Collinson, the global end-to-end travel experiences, airport services, and travel medical company, and CAPA – Centre for Aviation highlighted this in the second edition of the Asia Pacific Travel Recovery Report. Featuring survey responses from 400 C-suite senior manager level aviation and travel experts from 68 countries and leading global brands, the report provides an in-depth review of the changing travel and aviation landscape giving an insight into what to expect in 2022.
Although Asia Pacific is likely to recover more slowly than other regions, there have been recent positive steps towards reopening in many APAC markets over the past few weeks, including updates from Bali, Cambodia, Vietnam, Singapore, and even a loosening of restrictions announced for those travelling to Hong Kong.
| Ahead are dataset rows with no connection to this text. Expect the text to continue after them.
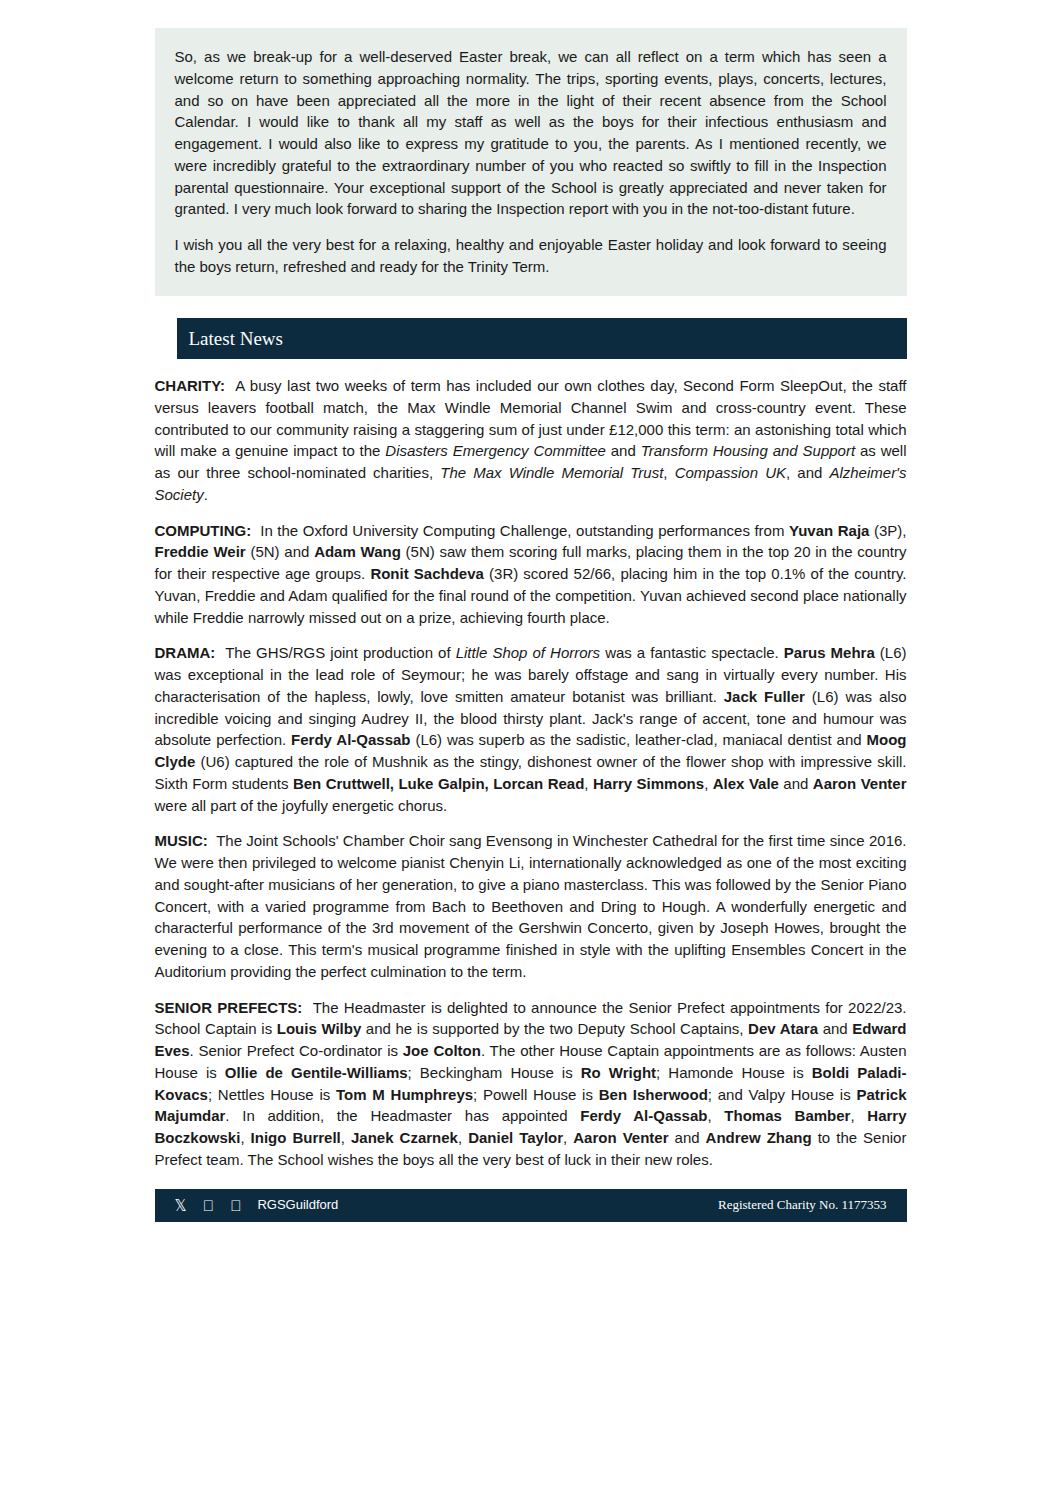So, as we break-up for a well-deserved Easter break, we can all reflect on a term which has seen a welcome return to something approaching normality. The trips, sporting events, plays, concerts, lectures, and so on have been appreciated all the more in the light of their recent absence from the School Calendar. I would like to thank all my staff as well as the boys for their infectious enthusiasm and engagement. I would also like to express my gratitude to you, the parents. As I mentioned recently, we were incredibly grateful to the extraordinary number of you who reacted so swiftly to fill in the Inspection parental questionnaire. Your exceptional support of the School is greatly appreciated and never taken for granted. I very much look forward to sharing the Inspection report with you in the not-too-distant future.
I wish you all the very best for a relaxing, healthy and enjoyable Easter holiday and look forward to seeing the boys return, refreshed and ready for the Trinity Term.
Latest News
CHARITY: A busy last two weeks of term has included our own clothes day, Second Form SleepOut, the staff versus leavers football match, the Max Windle Memorial Channel Swim and cross-country event. These contributed to our community raising a staggering sum of just under £12,000 this term: an astonishing total which will make a genuine impact to the Disasters Emergency Committee and Transform Housing and Support as well as our three school-nominated charities, The Max Windle Memorial Trust, Compassion UK, and Alzheimer's Society.
COMPUTING: In the Oxford University Computing Challenge, outstanding performances from Yuvan Raja (3P), Freddie Weir (5N) and Adam Wang (5N) saw them scoring full marks, placing them in the top 20 in the country for their respective age groups. Ronit Sachdeva (3R) scored 52/66, placing him in the top 0.1% of the country. Yuvan, Freddie and Adam qualified for the final round of the competition. Yuvan achieved second place nationally while Freddie narrowly missed out on a prize, achieving fourth place.
DRAMA: The GHS/RGS joint production of Little Shop of Horrors was a fantastic spectacle. Parus Mehra (L6) was exceptional in the lead role of Seymour; he was barely offstage and sang in virtually every number. His characterisation of the hapless, lowly, love smitten amateur botanist was brilliant. Jack Fuller (L6) was also incredible voicing and singing Audrey II, the blood thirsty plant. Jack's range of accent, tone and humour was absolute perfection. Ferdy Al-Qassab (L6) was superb as the sadistic, leather-clad, maniacal dentist and Moog Clyde (U6) captured the role of Mushnik as the stingy, dishonest owner of the flower shop with impressive skill. Sixth Form students Ben Cruttwell, Luke Galpin, Lorcan Read, Harry Simmons, Alex Vale and Aaron Venter were all part of the joyfully energetic chorus.
MUSIC: The Joint Schools' Chamber Choir sang Evensong in Winchester Cathedral for the first time since 2016. We were then privileged to welcome pianist Chenyin Li, internationally acknowledged as one of the most exciting and sought-after musicians of her generation, to give a piano masterclass. This was followed by the Senior Piano Concert, with a varied programme from Bach to Beethoven and Dring to Hough. A wonderfully energetic and characterful performance of the 3rd movement of the Gershwin Concerto, given by Joseph Howes, brought the evening to a close. This term's musical programme finished in style with the uplifting Ensembles Concert in the Auditorium providing the perfect culmination to the term.
SENIOR PREFECTS: The Headmaster is delighted to announce the Senior Prefect appointments for 2022/23. School Captain is Louis Wilby and he is supported by the two Deputy School Captains, Dev Atara and Edward Eves. Senior Prefect Co-ordinator is Joe Colton. The other House Captain appointments are as follows: Austen House is Ollie de Gentile-Williams; Beckingham House is Ro Wright; Hamonde House is Boldi Paladi-Kovacs; Nettles House is Tom M Humphreys; Powell House is Ben Isherwood; and Valpy House is Patrick Majumdar. In addition, the Headmaster has appointed Ferdy Al-Qassab, Thomas Bamber, Harry Boczkowski, Inigo Burrell, Janek Czarnek, Daniel Taylor, Aaron Venter and Andrew Zhang to the Senior Prefect team. The School wishes the boys all the very best of luck in their new roles.
𝕏   RGSGuildford
Registered Charity No. 1177353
Business travel will lag behind initial leisure recovery
Though leisure travel is likely to rebound once borders reopen, the Collinson and CAPA research for Asia Pacific found that experts are expecting business travel to take a little longer –just one in four (24%) see short-haul corporate travel recovering to more than 61% of 2019 levels in 2022 and just 7% see demand reaching four-fifths of 2019 levels this year.
Long-haul business travel remains the furthest from reach. According to 86% of global respondents, less than two-thirds of the long-haul business/corporate travel market will be back in 2022. Whilst in the Asia Pacific, just under a third (30%) of survey respondents believe that we won’t even reach 20% of 2019 levels in 2022.
Restrictions reduce, but safety remains top priority
Travel had come to an almost complete halt in the early days of the Covid-19 pandemic, when uncertainty was at its peak and nations closed their borders. During global lockdowns, only essential business and diplomatic travel were given priority through special lanes. Amidst all the chaos, Covid-19 testing came to the fore as a way to manage health risks and help control the spread of the virus.
After so much uncertainty over the past two years, many of us can’t wait to experience the joy of travel. However, safety is still a top priority and as a result, COVID-19 travel testing is likely to remain a key component of travel – be it rapid testing kits or fully-fledged PCR tests.
Testing to remain to bridge gap between present health risks and need for travel
If 2021 was the year of the vaccine, 2022 could be the year of testing. Until the pre-pandemic global confidence in travel is restored, safe and efficient testing is seen by many as the cautious way forward. The United Kingdom has relaxed testing requirements as long as you’re fully vaccinated, but this is not the story for every country. For a high number of markets, testing remains key to making travel possible again. This is particularly true for the Asia Pacific region.
COVID-19 testing is still a fundamental element for many markets globally to bridge the gap between the present health risks and the need for travel – especially where a traveller may not be vaccinated. This mindset can be seen by the recent border re-openings in markets such as Singapore, Australia and the United States – all of which cite Covid-19 tests as core components for reduced quarantine or even quarantine-free travel.
In terms of trends, when we look at COVID testing, the Collinson and CAPA survey found that more than half (54%) believe COVID-19 testing protocols will remain key to re-opening borders until the end of 2022, with a further quarter (26%) expecting this to continue until the end of 2023.
Concerns remain over fraudulent Covid-19 test results and vaccination passports
That said, the research did highlight that three-quarters (74%) of experts were concerned by reports of fraudulent Covid-19 test results and vaccination passports. Levels of those ‘very concerned’ were up 3 percentage points from 38% in the first edition of the survey in Apr-2021 and for ‘mildly concerned’ up 6 percentage points from the earlier edition.
Globally, just shy of a huge three quarters (72%) shared the view that traveller vaccine documentation is of ‘vital importance’, with most governments not risking re-opening borders without them. Conversely, less than a fifth (18%) considered them ‘not important’, as some governments will allow access regardless of digital health documents.